Dashboard: You will have a cluster-level dashboard showing total cluster CPUs and available object store memory. Process counts, disk usage, memory usage, and CPU utilization will be displayed as both cluster-level sums and single-node maximums/averages.

Alarms: Node-level alarms tracking prolonged high memory, disk, and CPU usage are configured. Alarm actions are NOT set, and must be manually provided in your alarm config file.

For more advanced options, see the Agent, Dashboard and Alarm config user guides.

CloudWatch Agent, Dashboard, and Alarm JSON config files support the following variables:

{instance_id}: Replaced with each EC2 instance ID in your Ray cluster.

{region}: Replaced with your Ray cluster’s region.

{cluster_name}: Replaced with your Ray cluster name.

See CloudWatch Agent Configuration File Details for additional variables supported natively by the Unified CloudWatch Agent.

Note

Remember to replace the AlarmActions placeholder in your CloudWatch Alarm config file!

"AlarmActions":[
    "TODO: Add alarm actions! See https://docs.aws.amazon.com/AmazonCloudWatch/latest/monitoring/AlarmThatSendsEmail.html"
 ]

3. Reference your CloudWatch JSON config files in your cluster config YAML.¶

Specify the file path to your CloudWatch JSON config files relative to the working directory that you will run ray up from:

provider:
   cloudwatch:
       agent:
           config: "cloudwatch/example-cloudwatch-agent-config.json"

4. Set your IAM Role and EC2 Instance Profile.¶

By default the ray-autoscaler-cloudwatch-v1 IAM role and EC2 instance profile is created at Ray cluster launch time. This role contains all additional permissions required to integrate CloudWatch with Ray, namely the CloudWatchAgentAdminPolicy, AmazonSSMManagedInstanceCore, ssm:SendCommand, ssm:ListCommandInvocations, and iam:PassRole managed policies.

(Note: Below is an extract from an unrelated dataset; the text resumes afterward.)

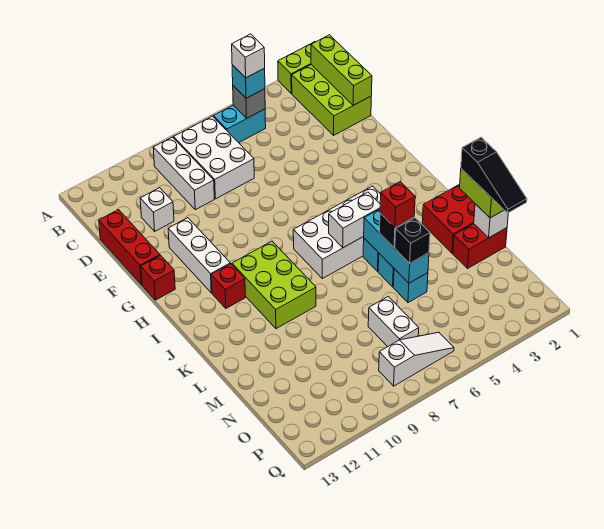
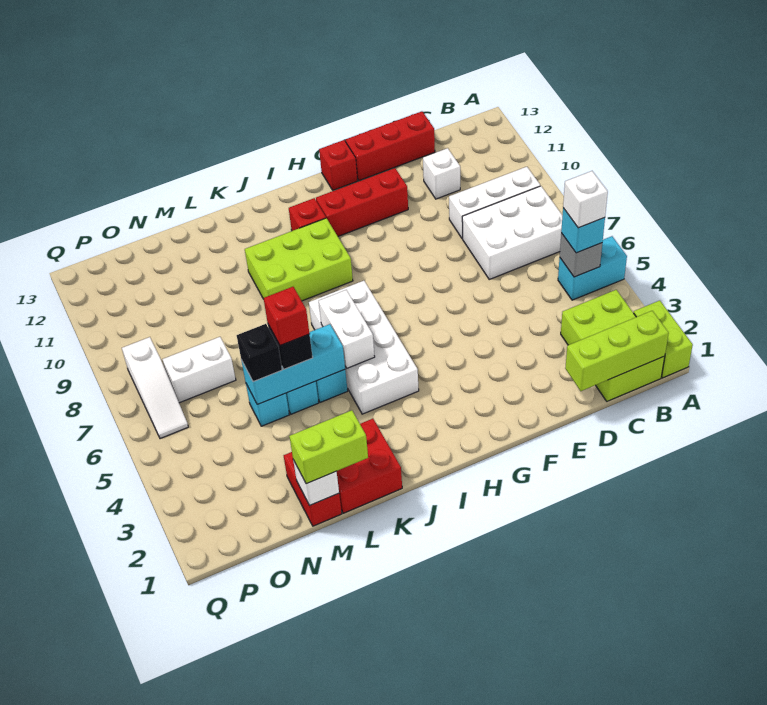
lime 2x3 brick [292,65,371,135] -> lime 2x3 brick turned to [561,290,665,401]
cyan 1x2 brick [214,105,266,143] -> cyan 1x2 brick turned to [558,236,627,300]
white 1x3 brick [168,218,230,293] -> red 1x3 brick [316,168,408,236]
black 1x3 slope [461,137,527,213] -> none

Ensure that all worker nodes are configured to use the ray-autoscaler-cloudwatch-v1 EC2 instance profile in your cluster config YAML:

ray.worker.default:
    node_config:
        InstanceType: c5a.large
        IamInstanceProfile:
            Name: ray-autoscaler-cloudwatch-v1

5. Export Ray system metrics to CloudWatch.¶

To export Ray’s Prometheus system metrics to CloudWatch, first ensure that your cluster has the Ray Dashboard installed, then uncomment the head_setup_commands section in example-cloudwatch.yaml file file. You can find Ray Prometheus metrics in the {cluster_name}-ray-prometheus metric namespace.

  head_setup_commands:
# Make `ray_prometheus_waiter.sh` executable.
- >-
  RAY_INSTALL_DIR=`pip show ray | grep -Po "(?<=Location:).*"`
  && sudo chmod +x $RAY_INSTALL_DIR/ray/autoscaler/aws/cloudwatch/ray_prometheus_waiter.sh
# Copy `prometheus.yml` to Unified CloudWatch Agent folder
- >-
  RAY_INSTALL_DIR=`pip show ray | grep -Po "(?<=Location:).*"`
  && sudo cp -f $RAY_INSTALL_DIR/ray/autoscaler/aws/cloudwatch/prometheus.yml /opt/aws/amazon-cloudwatch-agent/etc
# First get current cluster name, then let the Unified CloudWatch Agent restart and use `AmazonCloudWatch-ray_agent_config_{cluster_name}` parameter at SSM Parameter Store.
- >-
  nohup sudo sh -c "`pip show ray | grep -Po "(?<=Location:).*"`/ray/autoscaler/aws/cloudwatch/ray_prometheus_waiter.sh
  `cat ~/ray_bootstrap_config.yaml | jq '.cluster_name'`
  >> '/opt/aws/amazon-cloudwatch-agent/logs/ray_prometheus_waiter.out' 2>> '/opt/aws/amazon-cloudwatch-agent/logs/ray_prometheus_waiter.err'" &

6. Update CloudWatch Agent, Dashboard and Alarm config files.¶

You can apply changes to the CloudWatch Logs, Metrics, Dashboard, and Alarms for your cluster by simply modifying the CloudWatch config files referenced by your Ray cluster config YAML and re-running ray up example-cloudwatch.yaml. The Unified CloudWatch Agent will be automatically restarted on all cluster nodes, and your config changes will be applied.